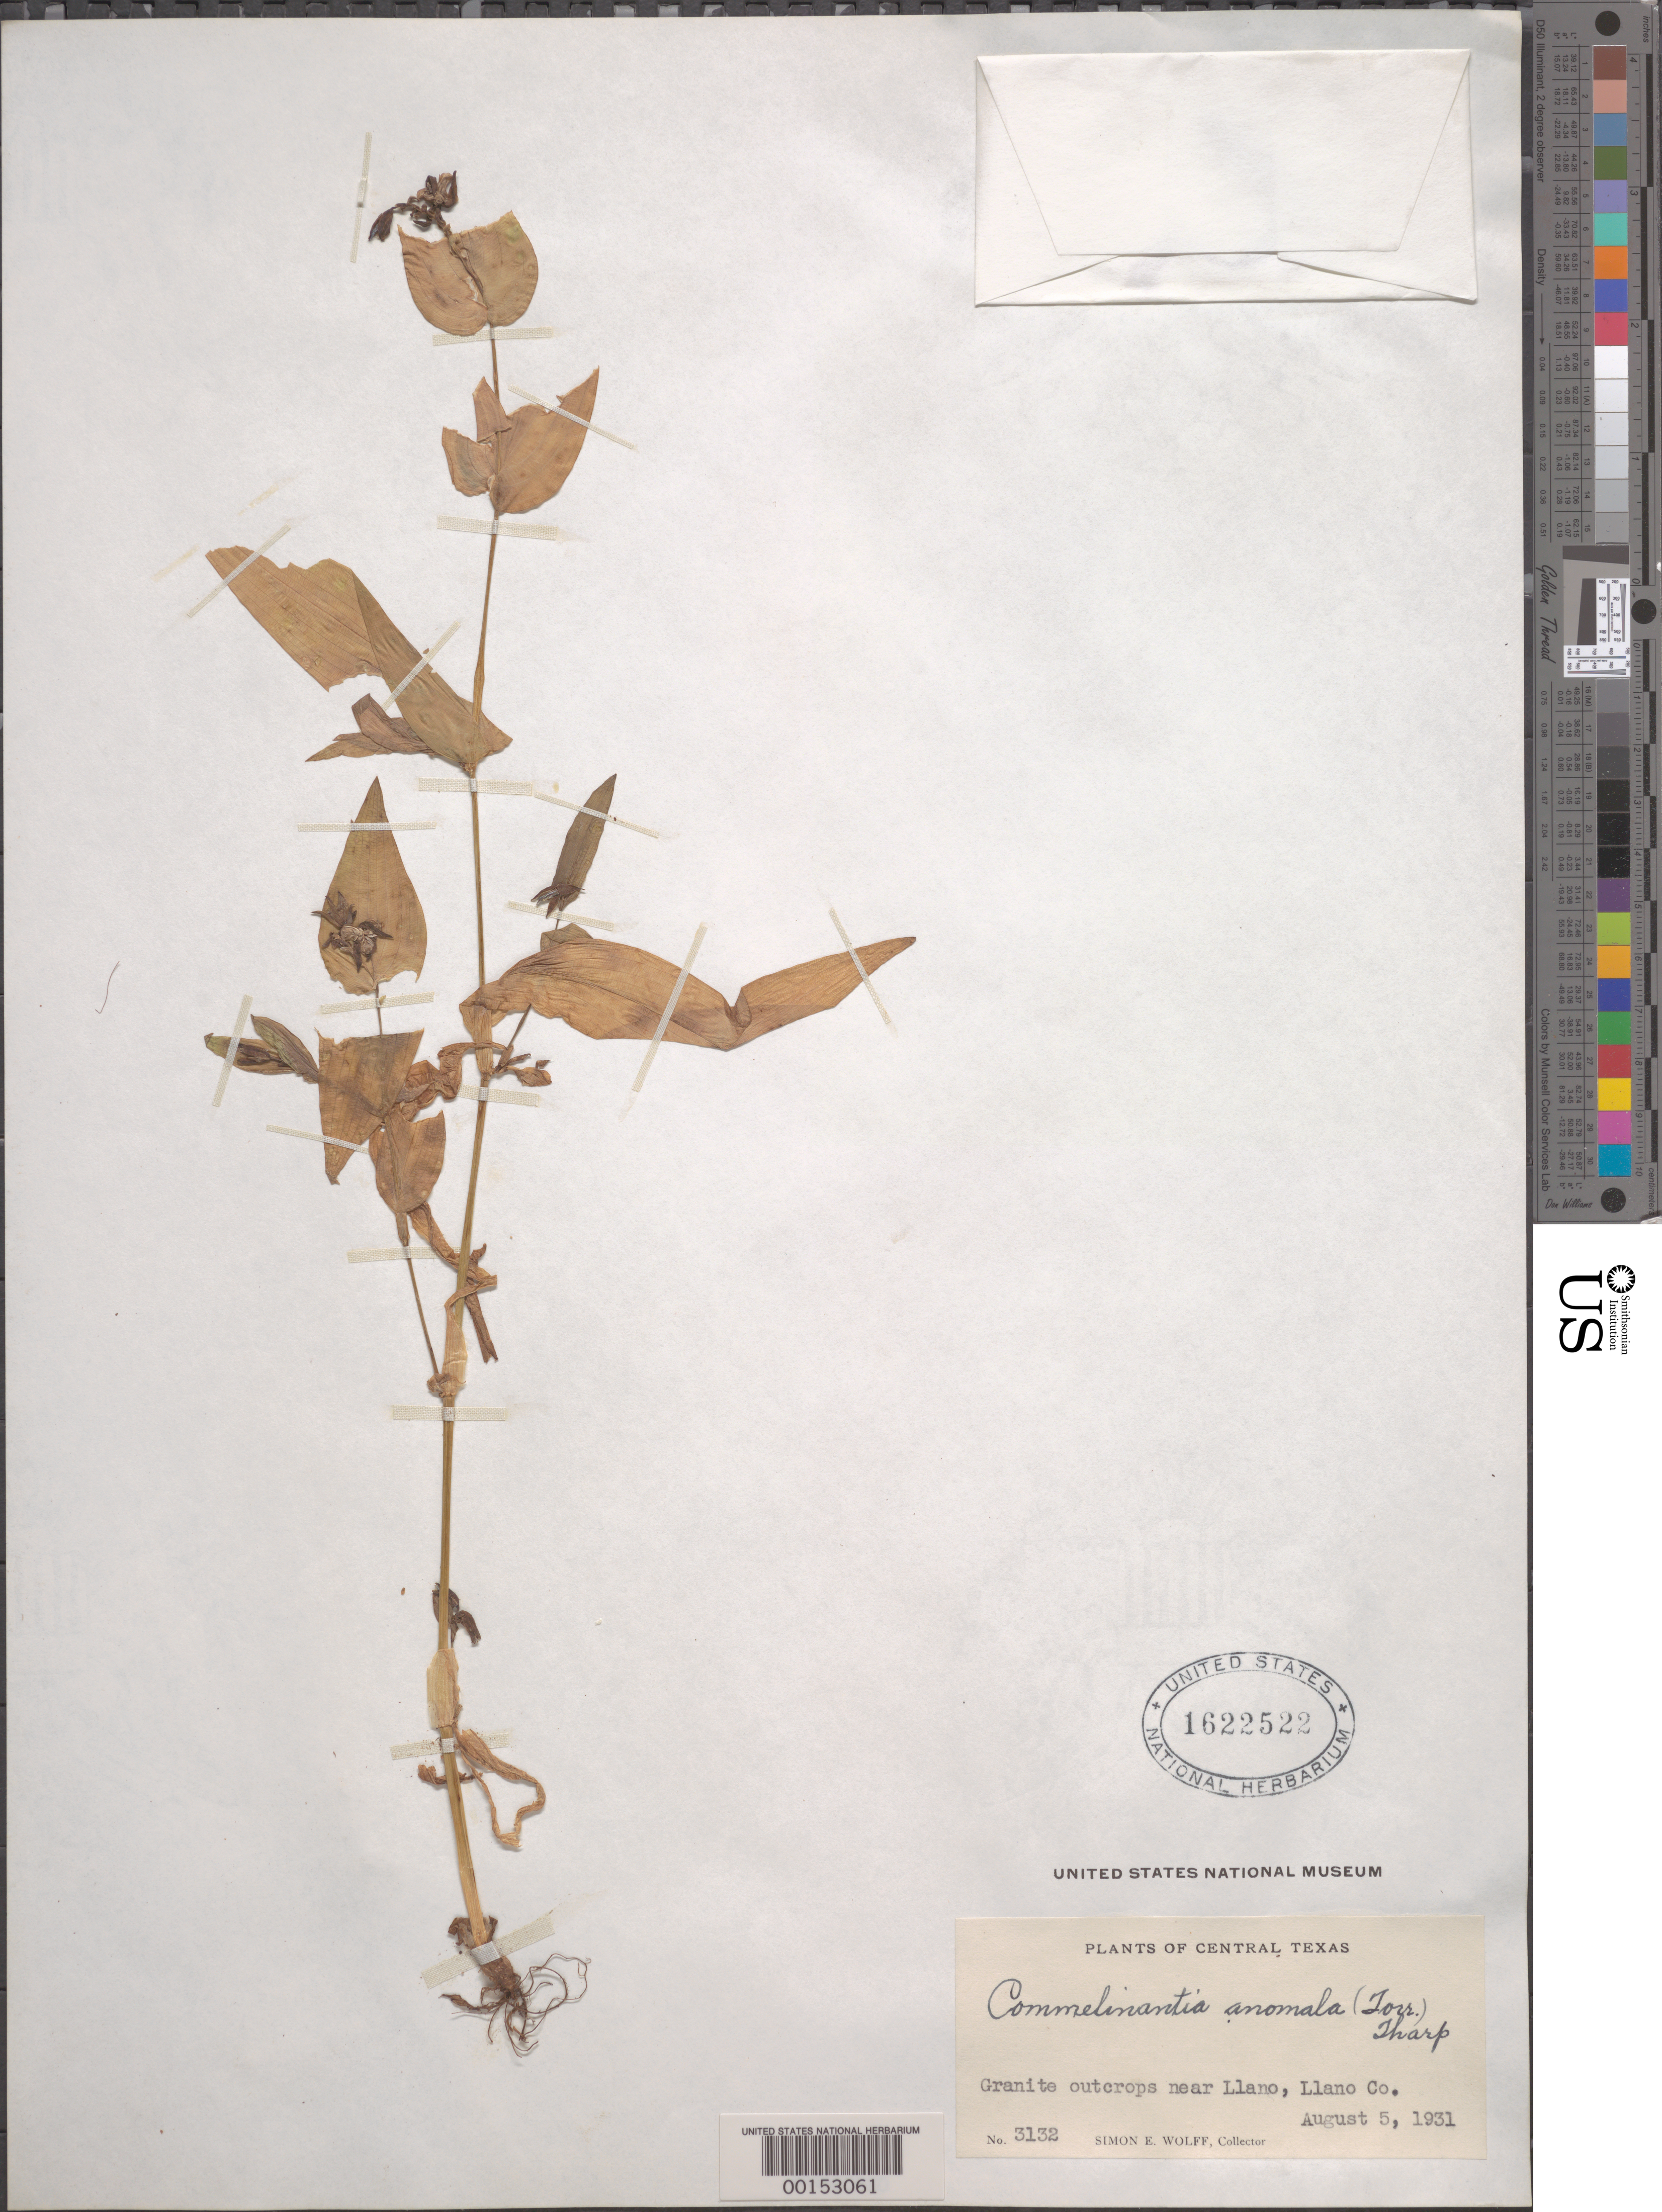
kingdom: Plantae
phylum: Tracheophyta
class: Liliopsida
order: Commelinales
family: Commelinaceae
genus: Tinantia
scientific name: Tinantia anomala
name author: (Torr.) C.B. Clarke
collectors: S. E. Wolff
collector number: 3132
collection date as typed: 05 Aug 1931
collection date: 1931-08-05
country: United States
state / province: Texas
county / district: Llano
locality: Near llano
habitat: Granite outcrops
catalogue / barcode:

— Problem requirements —
Rewrite the lines of the material above as a numbered list, leaving out blank lines and the pictures.

— Solution for this problem —
1. kingdom: Plantae
2. phylum: Tracheophyta
3. class: Liliopsida
4. order: Commelinales
5. family: Commelinaceae
6. genus: Tinantia
7. scientific name: Tinantia anomala
8. name author: (Torr.) C.B. Clarke
9. collectors: S. E. Wolff
10. collector number: 3132
11. collection date as typed: 05 Aug 1931
12. collection date: 1931-08-05
13. country: United States
14. state / province: Texas
15. county / district: Llano
16. locality: Near llano
17. habitat: Granite outcrops
18. catalogue / barcode:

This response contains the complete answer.